Chapter four is a comprehensive presentation of psychological treatments that range from peer recovery resources to highly tested, evidence based treatments. Treatment for adults and for children/adolescents is discussed separately because age is an important variable in the current evidence base for treatment. Dr. Friedman gives a balanced overview of all treatments, noting again where the evidence is strong or not yet known with detailed references so that the reader can determine the potential use of a therapy for his or her patient/client and/or family.

The psychobiology of trauma, both in its adaptive and maladaptive states, are reviewed with excellent easy to understand drawings that depict the human stress response and identify the brain abnormalities that create problems for the person with PTSD. Pharmacological treatments and the strength of the evidence follow both in a chart format and more detailed discussions by drug class that will assist both prescribers and non-prescribers in his or her knowledge of the potential role of medications in treating PTSD. A brief overview of genetics and epigenetics that touches on the very early constructs in resilience and prevention concludes this chapter.

The final chapter shifts from PTSD to ASD and the emerging knowledge of its treatment that may serve as a prevention for PTSD that may become a chronic condition or a relapsing-remitting disorder, both of which adversely affect a person’s and their family’s quality of life. Dr. Friedman develops a construct for the reader of normal reactions to overwhelming events, using real life clinical examples from 9/11 civilians and from post 9/11 military experiences to define an acute stress reaction and combat operational stress reactions, respectively. The strengths and weakness of immediate interventions, including Psychological First Aid and Psychological Debriefing (civilian) and military approaches to psychological debriefing, are thoughtfully presented and discussed. Acute Stress Disorder is defined in DSM-5 terminology, its risk factors elucidated, its assessment, and treatment are presented, again with the evidence base and references for further exploration by the reader.
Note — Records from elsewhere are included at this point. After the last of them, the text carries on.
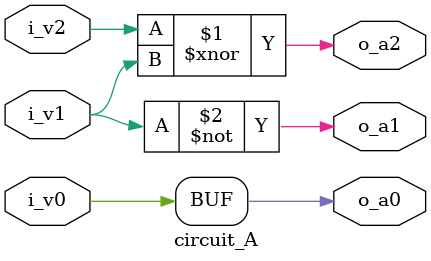
<source format=v>

`default_nettype none

module circuit_A(
	input 	i_v2,
	input 	i_v1,
	input 	i_v0,
	output 	o_a0,
	output 	o_a1,
	output 	o_a2
);

	// Combinational Logic only
	assign o_a2 = i_v2^~i_v1;
	assign o_a1 = ~i_v1;
	assign o_a0 = i_v0;

endmodule

</source>
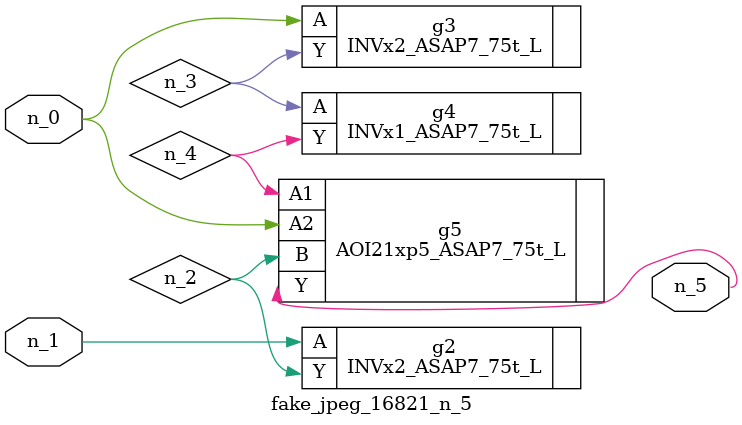
<source format=v>
module fake_jpeg_16821_n_5 (n_0, n_1, n_5);

input n_0;
input n_1;

output n_5;

wire n_2;
wire n_3;
wire n_4;

INVx2_ASAP7_75t_L g2 ( 
.A(n_1),
.Y(n_2)
);

INVx2_ASAP7_75t_L g3 ( 
.A(n_0),
.Y(n_3)
);

INVx1_ASAP7_75t_L g4 ( 
.A(n_3),
.Y(n_4)
);

AOI21xp5_ASAP7_75t_L g5 ( 
.A1(n_4),
.A2(n_0),
.B(n_2),
.Y(n_5)
);


endmodule
</source>
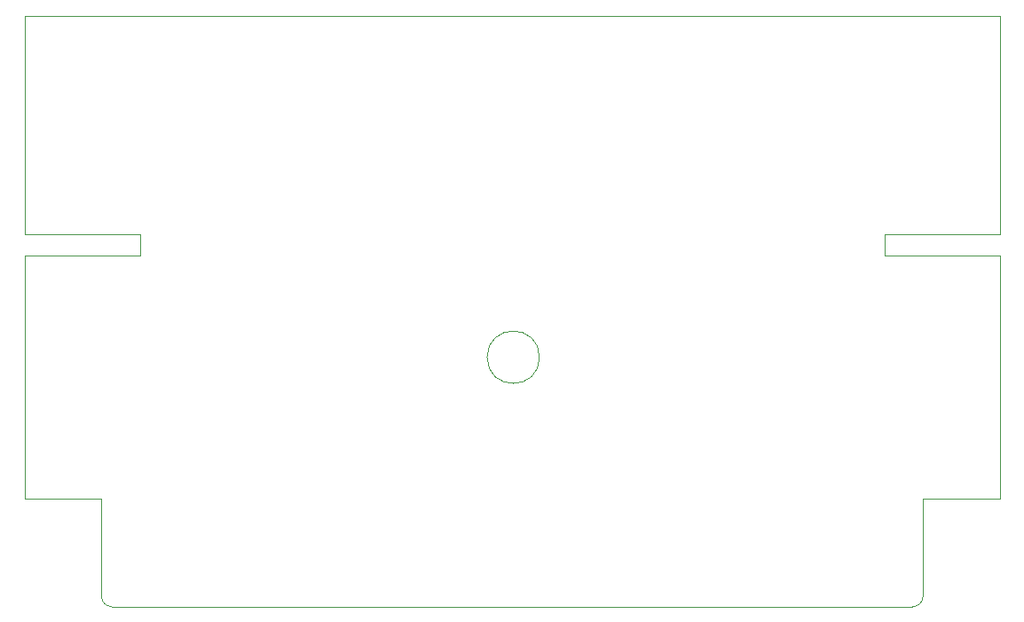
<source format=gbr>
%TF.GenerationSoftware,KiCad,Pcbnew,7.0.10*%
%TF.CreationDate,2024-03-07T11:58:07+00:00*%
%TF.ProjectId,v0a,7630612e-6b69-4636-9164-5f7063625858,rev?*%
%TF.SameCoordinates,Original*%
%TF.FileFunction,Profile,NP*%
%FSLAX46Y46*%
G04 Gerber Fmt 4.6, Leading zero omitted, Abs format (unit mm)*
G04 Created by KiCad (PCBNEW 7.0.10) date 2024-03-07 11:58:07*
%MOMM*%
%LPD*%
G01*
G04 APERTURE LIST*
%TA.AperFunction,Profile*%
%ADD10C,0.100000*%
%TD*%
G04 APERTURE END LIST*
D10*
X121500000Y-57900000D02*
X121500000Y-81100000D01*
X28500000Y-55900000D02*
X28500000Y-35000000D01*
X121500000Y-55900000D02*
X121500000Y-35000000D01*
X113200000Y-91400000D02*
X36800000Y-91400000D01*
X121500000Y-57900000D02*
X110500000Y-57900000D01*
X110500000Y-55900000D02*
X121500000Y-55900000D01*
X77600000Y-67600000D02*
G75*
G03*
X72600000Y-67600000I-2500000J0D01*
G01*
X72600000Y-67600000D02*
G75*
G03*
X77600000Y-67600000I2500000J0D01*
G01*
X121500000Y-35000000D02*
X28500000Y-35000000D01*
X114200000Y-81100000D02*
X114200000Y-90400000D01*
X113200000Y-91400000D02*
G75*
G03*
X114200000Y-90400000I0J1000000D01*
G01*
X39500000Y-55900000D02*
X39500000Y-57900000D01*
X121500000Y-81100000D02*
X114200000Y-81100000D01*
X28500000Y-57900000D02*
X28500000Y-81100000D01*
X35800000Y-90400000D02*
G75*
G03*
X36800000Y-91400000I1000000J0D01*
G01*
X28500000Y-55900000D02*
X39500000Y-55900000D01*
X110500000Y-57900000D02*
X110500000Y-55900000D01*
X35800000Y-81100000D02*
X28500000Y-81100000D01*
X35800000Y-90400000D02*
X35800000Y-81100000D01*
X39500000Y-57900000D02*
X28500000Y-57900000D01*
M02*

</source>
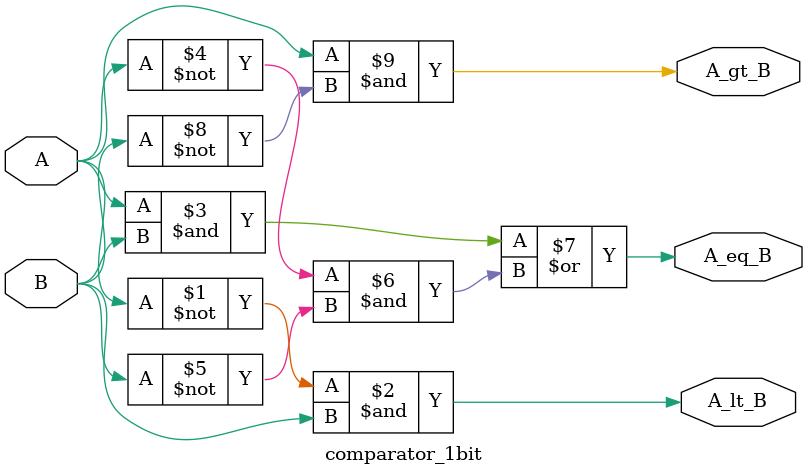
<source format=v>
module comparator_1bit(
    input wire A,      
    input wire B,      
    output wire A_lt_B, 
    output wire A_eq_B, 
    output wire A_gt_B  
);

    assign A_lt_B = (~A) & B;       
    assign A_eq_B = (A & B) | (~A & ~B); 
    assign A_gt_B = A & (~B);       
endmodule

</source>
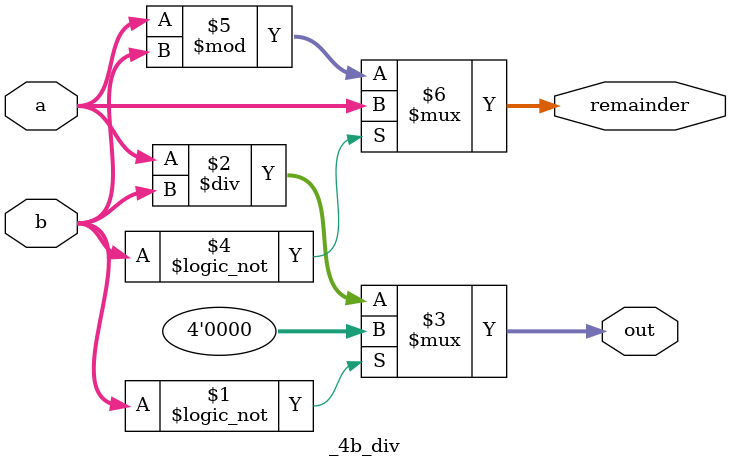
<source format=v>
module _4b_div (
    input [3:0] a, b,
    output [3:0] out, remainder
);

    assign out = (b == 0) ? 4'b0000 : a / b; // If division by zero, output 0 with remainder a
    assign remainder = (b == 0) ? a : a % b;

endmodule
</source>
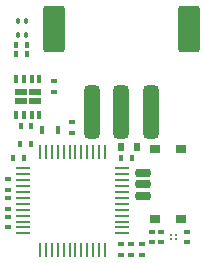
<source format=gbr>
%TF.GenerationSoftware,KiCad,Pcbnew,(5.99.0-7706-gdc1c80beb8)*%
%TF.CreationDate,2020-12-31T13:50:12+03:00*%
%TF.ProjectId,USBtoCANFD,55534274-6f43-4414-9e46-442e6b696361,rev?*%
%TF.SameCoordinates,Original*%
%TF.FileFunction,Paste,Top*%
%TF.FilePolarity,Positive*%
%FSLAX46Y46*%
G04 Gerber Fmt 4.6, Leading zero omitted, Abs format (unit mm)*
G04 Created by KiCad (PCBNEW (5.99.0-7706-gdc1c80beb8)) date 2020-12-31 13:50:12*
%MOMM*%
%LPD*%
G01*
G04 APERTURE LIST*
G04 Aperture macros list*
%AMRoundRect*
0 Rectangle with rounded corners*
0 $1 Rounding radius*
0 $2 $3 $4 $5 $6 $7 $8 $9 X,Y pos of 4 corners*
0 Add a 4 corners polygon primitive as box body*
4,1,4,$2,$3,$4,$5,$6,$7,$8,$9,$2,$3,0*
0 Add four circle primitives for the rounded corners*
1,1,$1+$1,$2,$3,0*
1,1,$1+$1,$4,$5,0*
1,1,$1+$1,$6,$7,0*
1,1,$1+$1,$8,$9,0*
0 Add four rect primitives between the rounded corners*
20,1,$1+$1,$2,$3,$4,$5,0*
20,1,$1+$1,$4,$5,$6,$7,0*
20,1,$1+$1,$6,$7,$8,$9,0*
20,1,$1+$1,$8,$9,$2,$3,0*%
G04 Aperture macros list end*
%ADD10RoundRect,0.045000X-0.235000X0.135000X-0.235000X-0.135000X0.235000X-0.135000X0.235000X0.135000X0*%
%ADD11RoundRect,0.045000X0.185000X-0.135000X0.185000X0.135000X-0.185000X0.135000X-0.185000X-0.135000X0*%
%ADD12RoundRect,0.325000X0.325000X1.925000X-0.325000X1.925000X-0.325000X-1.925000X0.325000X-1.925000X0*%
%ADD13RoundRect,0.199800X0.700200X1.750200X-0.700200X1.750200X-0.700200X-1.750200X0.700200X-1.750200X0*%
%ADD14RoundRect,0.056250X-0.496875X-0.056250X0.496875X-0.056250X0.496875X0.056250X-0.496875X0.056250X0*%
%ADD15RoundRect,0.056250X-0.056250X-0.496875X0.056250X-0.496875X0.056250X0.496875X-0.056250X0.496875X0*%
%ADD16RoundRect,0.045000X0.180000X0.305000X-0.180000X0.305000X-0.180000X-0.305000X0.180000X-0.305000X0*%
%ADD17RoundRect,0.045000X-0.185000X0.135000X-0.185000X-0.135000X0.185000X-0.135000X0.185000X0.135000X0*%
%ADD18RoundRect,0.036000X0.194000X-0.144000X0.194000X0.144000X-0.194000X0.144000X-0.194000X-0.144000X0*%
%ADD19R,0.450000X0.700000*%
%ADD20RoundRect,0.045000X0.135000X0.185000X-0.135000X0.185000X-0.135000X-0.185000X0.135000X-0.185000X0*%
%ADD21RoundRect,0.045000X-0.135000X-0.185000X0.135000X-0.185000X0.135000X0.185000X-0.135000X0.185000X0*%
%ADD22RoundRect,0.200200X0.449800X-0.149800X0.449800X0.149800X-0.449800X0.149800X-0.449800X-0.149800X0*%
%ADD23RoundRect,0.200250X0.249750X-0.174750X0.249750X0.174750X-0.249750X0.174750X-0.249750X-0.174750X0*%
%ADD24RoundRect,0.036000X-0.144000X-0.194000X0.144000X-0.194000X0.144000X0.194000X-0.144000X0.194000X0*%
%ADD25RoundRect,0.036000X0.144000X0.194000X-0.144000X0.194000X-0.144000X-0.194000X0.144000X-0.194000X0*%
%ADD26R,1.000000X0.600000*%
%ADD27R,0.350000X0.650000*%
%ADD28RoundRect,0.036000X-0.194000X0.144000X-0.194000X-0.144000X0.194000X-0.144000X0.194000X0.144000X0*%
%ADD29RoundRect,0.054000X0.126000X-0.176000X0.126000X0.176000X-0.126000X0.176000X-0.126000X-0.176000X0*%
%ADD30C,0.200000*%
G04 APERTURE END LIST*
D10*
%TO.C,D1*%
X153425000Y-84850000D03*
X153425000Y-85750000D03*
%TD*%
D11*
%TO.C,C3*%
X154324999Y-84700000D03*
X154324999Y-83800000D03*
%TD*%
%TO.C,C1*%
X157225000Y-84700000D03*
X157225000Y-83800000D03*
%TD*%
D12*
%TO.C,J2*%
X154200000Y-73650000D03*
X151700000Y-73650000D03*
X149200000Y-73650000D03*
D13*
X157400000Y-66650000D03*
X146000000Y-66650000D03*
%TD*%
D14*
%TO.C,U3*%
X143412500Y-78450000D03*
X143412500Y-78950000D03*
X143412500Y-79450000D03*
X143412500Y-79950000D03*
X143412500Y-80450000D03*
X143412500Y-80950000D03*
X143412500Y-81450000D03*
X143412500Y-81950000D03*
X143412500Y-82450000D03*
X143412500Y-82950000D03*
X143412500Y-83450000D03*
X143412500Y-83950000D03*
D15*
X144825000Y-85362500D03*
X145325000Y-85362500D03*
X145825000Y-85362500D03*
X146325000Y-85362500D03*
X146825000Y-85362500D03*
X147325000Y-85362500D03*
X147825000Y-85362500D03*
X148325000Y-85362500D03*
X148825000Y-85362500D03*
X149325000Y-85362500D03*
X149825000Y-85362500D03*
X150325000Y-85362500D03*
D14*
X151737500Y-83950000D03*
X151737500Y-83450000D03*
X151737500Y-82950000D03*
X151737500Y-82450000D03*
X151737500Y-81950000D03*
X151737500Y-81450000D03*
X151737500Y-80950000D03*
X151737500Y-80450000D03*
X151737500Y-79950000D03*
X151737500Y-79450000D03*
X151737500Y-78950000D03*
X151737500Y-78450000D03*
D15*
X150325000Y-77037500D03*
X149825000Y-77037500D03*
X149325000Y-77037500D03*
X148825000Y-77037500D03*
X148325000Y-77037500D03*
X147825000Y-77037500D03*
X147325000Y-77037500D03*
X146825000Y-77037500D03*
X146325000Y-77037500D03*
X145825000Y-77037500D03*
X145325000Y-77037500D03*
X144825000Y-77037500D03*
%TD*%
D16*
%TO.C,R1*%
X153050000Y-76650000D03*
X151700000Y-76650000D03*
%TD*%
D17*
%TO.C,C6*%
X142075000Y-82525000D03*
X142075000Y-83425000D03*
%TD*%
D18*
%TO.C,R5*%
X147525000Y-75425000D03*
X147525000Y-74525000D03*
%TD*%
D19*
%TO.C,FB1*%
X145025000Y-75225000D03*
X146375000Y-75225000D03*
%TD*%
D20*
%TO.C,C9*%
X144025000Y-76400000D03*
X143125000Y-76400000D03*
%TD*%
D21*
%TO.C,C8*%
X151700000Y-77600000D03*
X152600000Y-77600000D03*
%TD*%
D22*
%TO.C,SW1*%
X153575000Y-78800000D03*
X153575000Y-79800000D03*
X153575000Y-80800000D03*
D23*
X156725000Y-76825000D03*
X154525000Y-76825000D03*
X154525000Y-82775000D03*
X156725000Y-82775000D03*
%TD*%
D24*
%TO.C,R3*%
X142825000Y-67975000D03*
X143725000Y-67975000D03*
%TD*%
D11*
%TO.C,C2*%
X155025000Y-84700000D03*
X155025000Y-83800000D03*
%TD*%
D25*
%TO.C,R2*%
X143725000Y-68775000D03*
X142825000Y-68775000D03*
%TD*%
D17*
%TO.C,C5*%
X146000000Y-71050000D03*
X146000000Y-71950000D03*
%TD*%
D26*
%TO.C,U2*%
X143200000Y-72012500D03*
X144400000Y-72787500D03*
X143200000Y-72787500D03*
X144400000Y-72012500D03*
D27*
X142825000Y-73950000D03*
X143475000Y-73950000D03*
X144125000Y-73950000D03*
X144775000Y-73950000D03*
X144775000Y-70850000D03*
X144125000Y-70850000D03*
X143475000Y-70850000D03*
X142825000Y-70850000D03*
%TD*%
D11*
%TO.C,C7*%
X151675000Y-85750000D03*
X151675000Y-84850000D03*
%TD*%
D20*
%TO.C,C10*%
X143425000Y-77600000D03*
X142525000Y-77600000D03*
%TD*%
D28*
%TO.C,R4*%
X142075001Y-79375000D03*
X142075001Y-80275000D03*
%TD*%
D29*
%TO.C,D3*%
X143625000Y-65975000D03*
X143625000Y-67175000D03*
X142925000Y-65975000D03*
X142925000Y-67175000D03*
%TD*%
D30*
%TO.C,U1*%
X156300000Y-84425000D03*
X155950000Y-84425000D03*
X156300000Y-84075000D03*
X155950000Y-84075000D03*
%TD*%
D17*
%TO.C,C11*%
X142075000Y-80950000D03*
X142075000Y-81850000D03*
%TD*%
D20*
%TO.C,C4*%
X144075000Y-74875000D03*
X143175000Y-74875000D03*
%TD*%
D10*
%TO.C,D2*%
X152525000Y-84850000D03*
X152525000Y-85750000D03*
%TD*%
M02*

</source>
In sum, this is a well-written, concisely comprehensive book that is likely to be useful for students of trauma and their teachers who wish a succinct text on assessment and treatment for PTSD and ADS. It is an excellent resource for students across areas of mental health and for early psychiatry residents to serve as bedrock for the current state of knowledge of PTSD and ASD to further his or her exploration and learning. The extensive references enhance its value to serious students of trauma.